Auf den Pilz gekommen
Denn kein Pilzzüchter verrät im Detail, auf welcher Mischung von Substanzen er seine Kulturen heranzieht. Und Albert Weinrauch ist Ende vergangenen Jahres unter die Bio-Pilzzüchter gegangen. „Vor drei Jahren haben wir auf einem Hügel im Süden von Fehring vier Hektar Grund gekauft und überlegt, welche Art von Landwirtschaft wir dort betreiben können“, berichtet Weinrauch von den Anfängen. Erst im Laufe der landwirtschaftlichen Fachausbildung, zu der ihn sein Jugendfreund und Grundnachbar motiviert hat, der auch Lehrer in Hatzendorf ist, kristallisierte sich heraus, worauf sich die Weinrauchs fokussieren wollten.
Eine Form von Speziallandwirtschaft musste es sein, denn für konventionelle Produkte sind vier Hektar zu wenig. Weinbergschnecken wären eine Option gewesen, „aber ich will nichts züchten, das ich nicht selbst gerne esse“. Pilze hingegen kocht und isst der vielseitige Neurologe gern. Derzeit wachsen Shiitake sowie Rosen- und Kastanienseitlinge in seinem 50-Quadratmeter-Myzelraum. Im Moment wird indoor experimentiert, aber ein Outdoor-Anbau könnte noch folgen.
Ausschließlich Raritäten
„Noch gelingt uns keine kontinuierliche Fruchtung“, gibt Weinrauch unumwunden zu. Aus der Ruhe bringt ihn das nicht. Beliefert wird vorerst nur der Bauernmarkt in Fehring und auch einzelne Gaststätten zählen zu den Kunden. „Wenn die Ernte für die Nachfrage gerade zu üppig ausfällt, trocknen wir den Rest eben.“ Die Pilzzucht ist auch so angelegt, dass zwar viele Wochenenden der Substratkomposition gewidmet sind, aber trotzdem eine Urlaubsreise möglich bleibt. Weinrauch ist Herr der Pilze – und nicht ihr Knecht.

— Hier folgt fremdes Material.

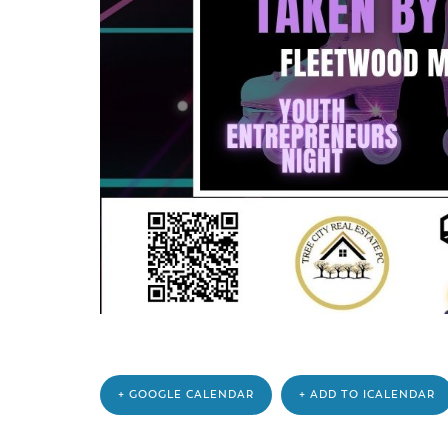
+ GOOGLE CALENDAR
+ ADD TO ICALENDAR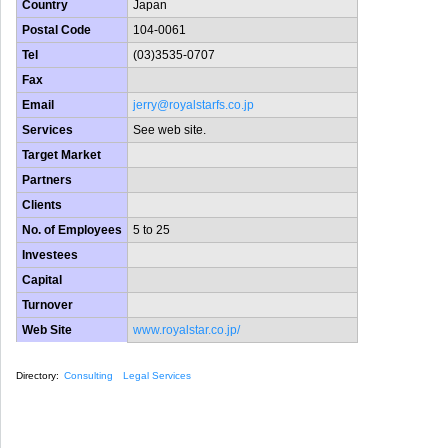
Country
Japan
Postal Code
104-0061
Tel
(03)3535-0707
Fax
Email
jerry@royalstarfs.co.jp
Services
See web site.
Target Market
Partners
Clients
No. of Employees
5 to 25
Investees
Capital
Turnover
Web Site
www.royalstar.co.jp/
Directory:
Consulting
Legal Services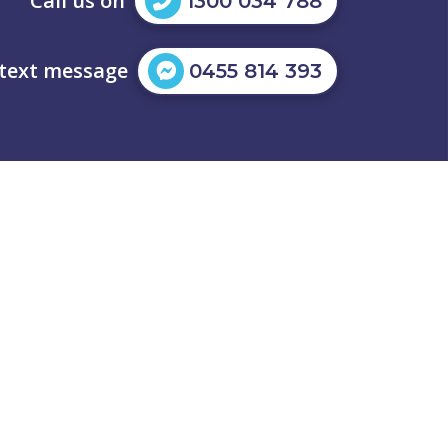
Call us on
1300 034 788
 text message
0455 814 393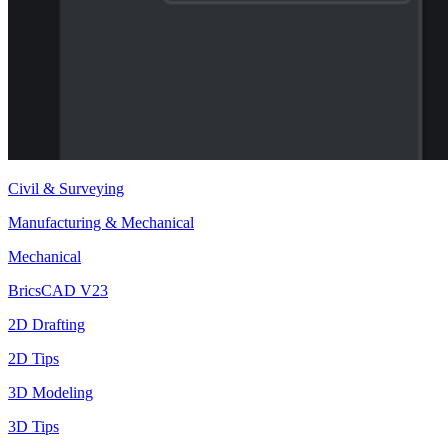
Civil & Surveying
Manufacturing & Mechanical
Mechanical
BricsCAD V23
2D Drafting
2D Tips
3D Modeling
3D Tips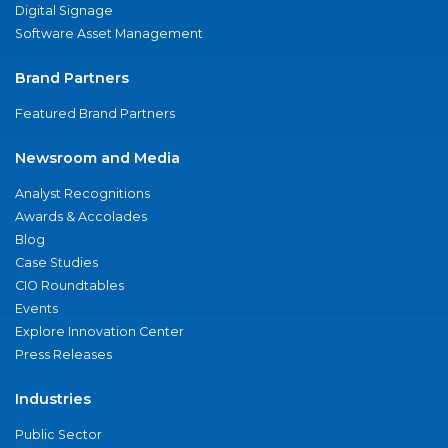
Digital Signage
Software Asset Management
Brand Partners
Featured Brand Partners
Newsroom and Media
Analyst Recognitions
Awards & Accolades
Blog
Case Studies
CIO Roundtables
Events
Explore Innovation Center
Press Releases
Industries
Public Sector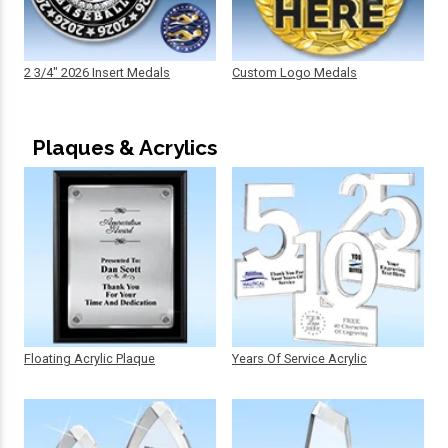
2 3/4" 2026 Insert Medals
Custom Logo Medals
Plaques & Acrylics
Floating Acrylic Plaque
Years Of Service Acrylic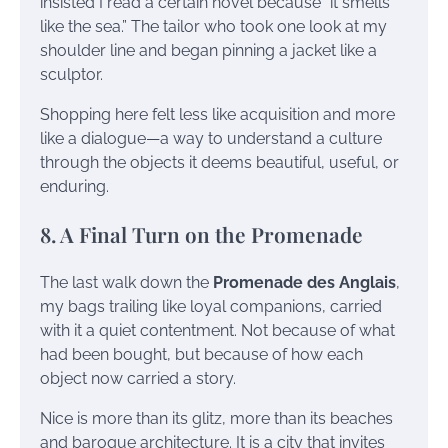
insisted I read a certain novel because “it smells
like the sea.” The tailor who took one look at my
shoulder line and began pinning a jacket like a
sculptor.
Shopping here felt less like acquisition and more
like a dialogue—a way to understand a culture
through the objects it deems beautiful, useful, or
enduring.
8. A Final Turn on the Promenade
The last walk down the
Promenade des Anglais
,
my bags trailing like loyal companions, carried
with it a quiet contentment. Not because of what
had been bought, but because of how each
object now carried a story.
Nice is more than its glitz, more than its beaches
and baroque architecture. It is a city that invites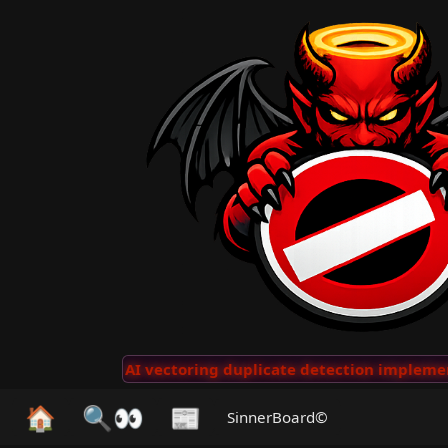
Clips
···
AI vectoring duplicate detection implemente
🏠
🔍👀
📰
SinnerBoard©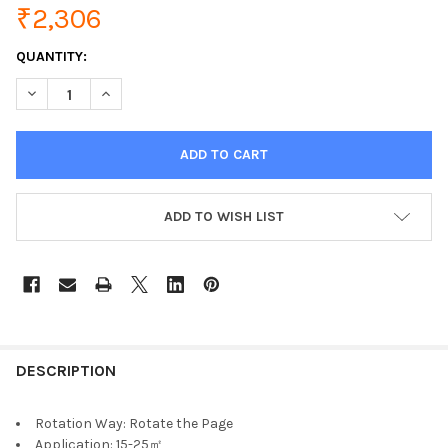
₹2,306
CURRENT
QUANTITY:
STOCK:
DECREASE QUANTITY OF VENTILADOR PORTABLE FAN USB DESKT
INCREASE QUANTITY OF VENTILADOR PORTABLE FAN 
ADD TO WISH LIST
DESCRIPTION
Rotation Way:
Rotate the Page
Application:
15-25㎡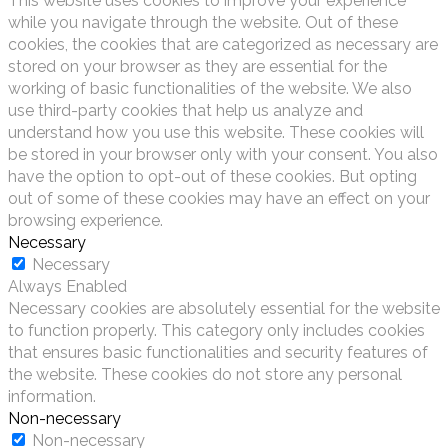
This website uses cookies to improve your experience
while you navigate through the website. Out of these
cookies, the cookies that are categorized as necessary are
stored on your browser as they are essential for the
working of basic functionalities of the website. We also
use third-party cookies that help us analyze and
understand how you use this website. These cookies will
be stored in your browser only with your consent. You also
have the option to opt-out of these cookies. But opting
out of some of these cookies may have an effect on your
browsing experience.
Necessary
Necessary
Always Enabled
Necessary cookies are absolutely essential for the website
to function properly. This category only includes cookies
that ensures basic functionalities and security features of
the website. These cookies do not store any personal
information.
Non-necessary
Non-necessary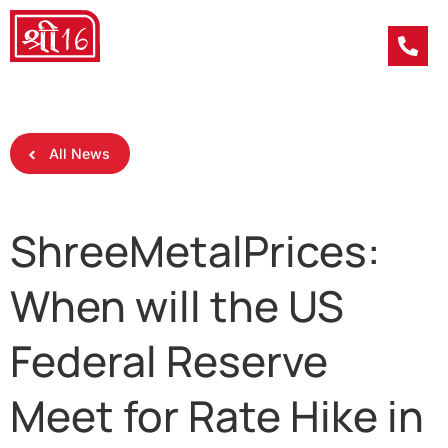
All News
ShreeMetalPrices:
When will the US
Federal Reserve
Meet for Rate Hike in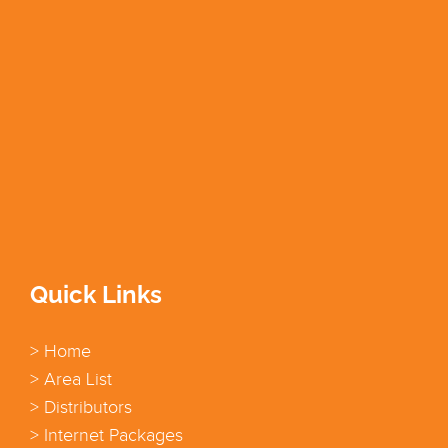
Quick Links
> Home
> Area List
> Distributors
> Internet Packages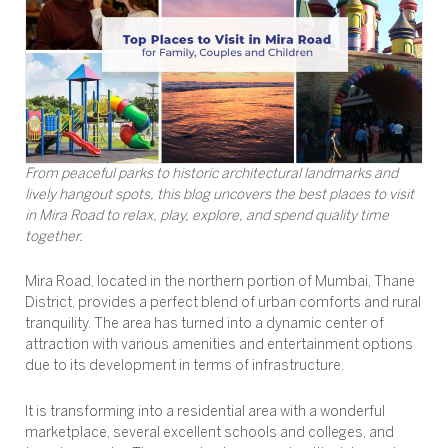
From peaceful parks to historic architectural landmarks and
lively hangout spots, this blog uncovers the best places to visit
in Mira Road to relax, play, explore, and spend quality time
together.
Mira Road, located in the northern portion of Mumbai, Thane
District, provides a perfect blend of urban comforts and rural
tranquility. The area has turned into a dynamic center of
attraction with various amenities and entertainment options
due to its development in terms of infrastructure.
It is transforming into a residential area with a wonderful
marketplace, several excellent schools and colleges, and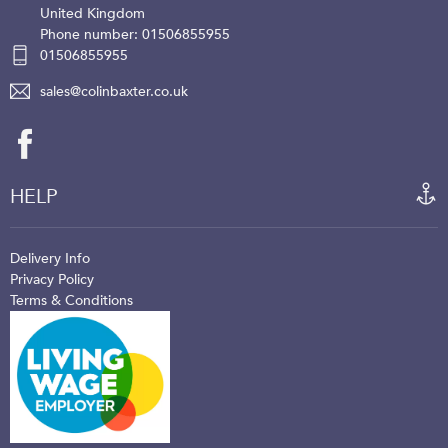
United Kingdom
Phone number: 01506855955
01506855955
sales@colinbaxter.co.uk
HELP
Delivery Info
Privacy Policy
Terms & Conditions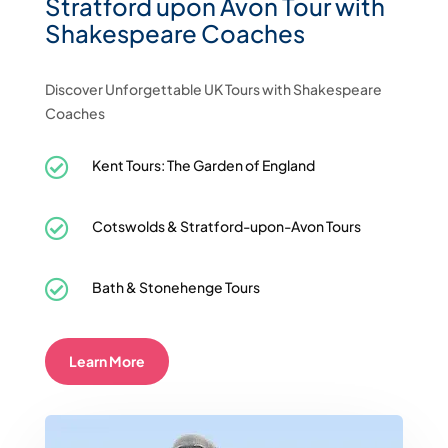
Stratford upon Avon Tour with
Shakespeare Coaches
Discover Unforgettable UK Tours with Shakespeare
Coaches

Kent Tours: The Garden of England

Cotswolds & Stratford-upon-Avon Tours

Bath & Stonehenge Tours
Learn More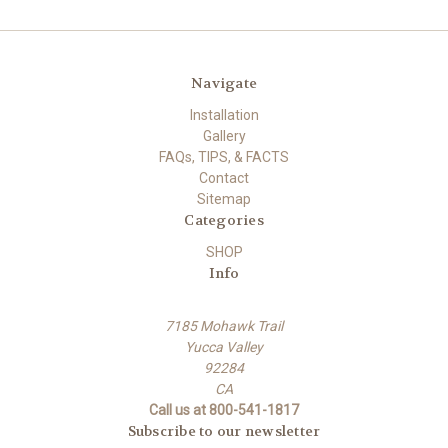
Navigate
Installation
Gallery
FAQs, TIPS, & FACTS
Contact
Sitemap
Categories
SHOP
Info
7185 Mohawk Trail
Yucca Valley
92284
CA
Call us at 800-541-1817
Subscribe to our newsletter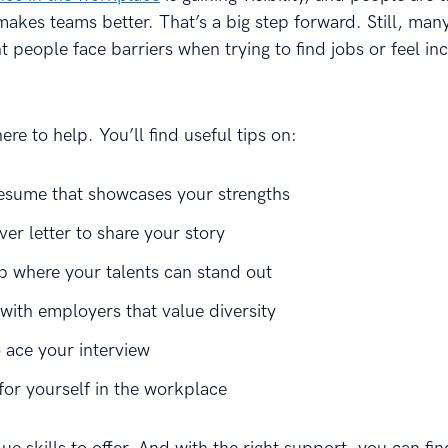
makes teams better. That’s a big step forward. Still, man
 people face barriers when trying to find jobs or feel in
here to help. You’ll find useful tips on:
resume that showcases your strengths
ver letter to share your story
ob where your talents can stand out
with employers that value diversity
 ace your interview
for yourself in the workplace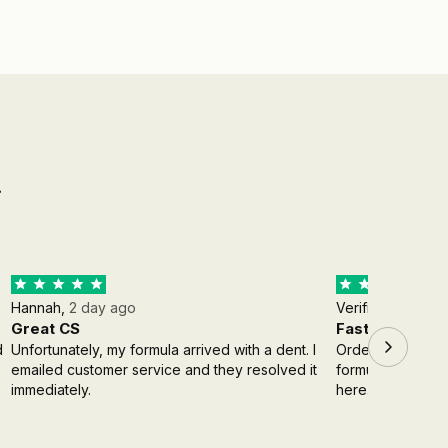
g
Hannah,
2 day ago
Verified Buyer,
3
Great CS
Fast shipping
d
Unfortunately, my formula arrived with a dent. I
Order came insta
emailed customer service and they resolved it
formula, however 
immediately.
here.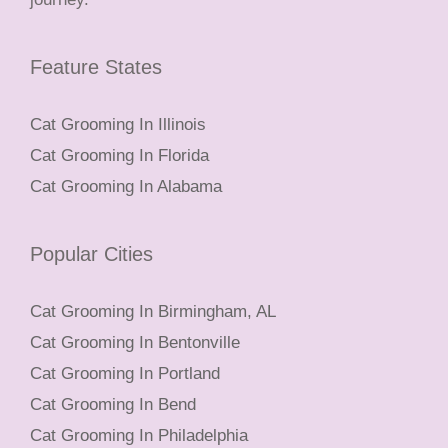
Feature States
Cat Grooming In Illinois
Cat Grooming In Florida
Cat Grooming In Alabama
Popular Cities
Cat Grooming In Birmingham, AL
Cat Grooming In Bentonville
Cat Grooming In Portland
Cat Grooming In Bend
Cat Grooming In Philadelphia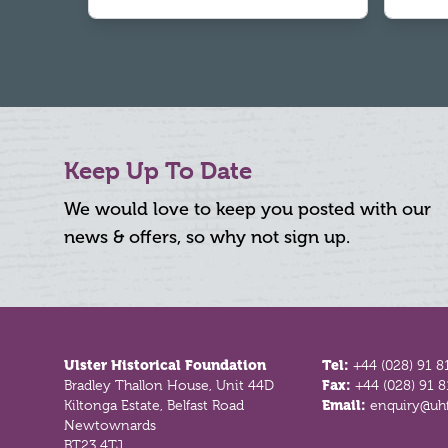
Keep Up To Date
We would love to keep you posted with our
news & offers, so why not sign up.
Footer
Ulster Historical Foundation
Tel:
+44 (028) 91 8
Bradley Thallon House, Unit 44D
Fax:
+44 (028) 91 
Kiltonga Estate, Belfast Road
Email:
enquiry@uhf
Newtownards
BT23 4TJ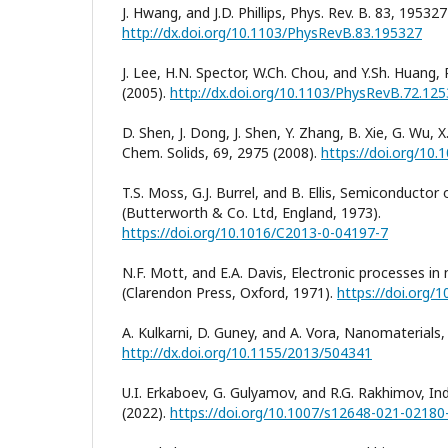
J. Hwang, and J.D. Phillips, Phys. Rev. B. 83, 195327
http://dx.doi.org/10.1103/PhysRevB.83.195327
J. Lee, H.N. Spector, W.Ch. Chou, and Y.Sh. Huang,
(2005).
http://dx.doi.org/10.1103/PhysRevB.72.12
D. Shen, J. Dong, J. Shen, Y. Zhang, B. Xie, G. Wu, X.
Chem. Solids, 69, 2975 (2008).
https://doi.org/10.
T.S. Moss, G.J. Burrel, and B. Ellis, Semiconductor
(Butterworth & Co. Ltd, England, 1973).
https://doi.org/10.1016/C2013-0-04197-7
N.F. Mott, and E.A. Davis, Electronic processes in 
(Clarendon Press, Oxford, 1971).
https://doi.org/
A. Kulkarni, D. Guney, and A. Vora, Nanomaterials
http://dx.doi.org/10.1155/2013/504341
U.I. Erkaboev, G. Gulyamov, and R.G. Rakhimov, Ind
(2022).
https://doi.org/10.1007/s12648-021-02180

Er hat schon mit einigen Sorten experimentiert, aber Allerweltspilze baut er nicht an. Da schwärmt er eher vom orange- bis rosafarbenen Rosenseitling, der – scharf angebraten – eine Art Speck-Aroma entwickelt. Oder vom nussig-milden Kastanienseitling. Oder vom korallenartig geformten Pompom. „Wir müssen erst unseren Weg finden“, betont er. Klar ist für ihn aber, kein fertig geimpftes Substrat zu kaufen und nur mehr die Pilze aussprossen zu lassen. „Wir setzen weiter vorn an.“
„Entspanne mich dabei“
Aus einem Gemisch von Stroh, Holz, Getreideschrot und tonartigen Substanzen zum Wasser-Speichern werden da in der heimischen Küche Substrate gemischt und sterilisiert, damit nicht statt der Speise- die Schimmelpilze wachsen. Die Substrate werden dann mit Myzel-umhüllten Getreidekörnern „geimpft“, die man fertig kaufen kann. Dann gilt es noch, den richtigen Fruchtungsreiz – mittels Temperatur und Luftfeuchtigkeit – zu setzen und die Trauermücken von der Ernte abzuhalten. Mit rein physikalischen Mitteln, zur Einhaltung der Vorschriften für den Bio-Landbau. „Mehr als zehn bis 15 Wochenstunden investiere ich aber nicht in die Pilzzucht. Sie ist einfach mein Hobby, bei dem ich mich entspanne.“
Zwischen Neurologie und Pilzzucht kann Weinrauch kaum Parallelen erkennen. Vielleicht noch diese, dass bei der Entwicklung des Know-hows ein strukturiertes Vorgehen notwendig ist und er dazu Entscheidungsbäume visualisiert. Wobei der Neurologe aus dem Pilzzüchter spricht. Aber vielleicht liegt genau darin der Reiz für den Neo-Pilzbauern Weinrauch: in der Freizeit viel Kontrast zum beruflichen Alltag zu leben.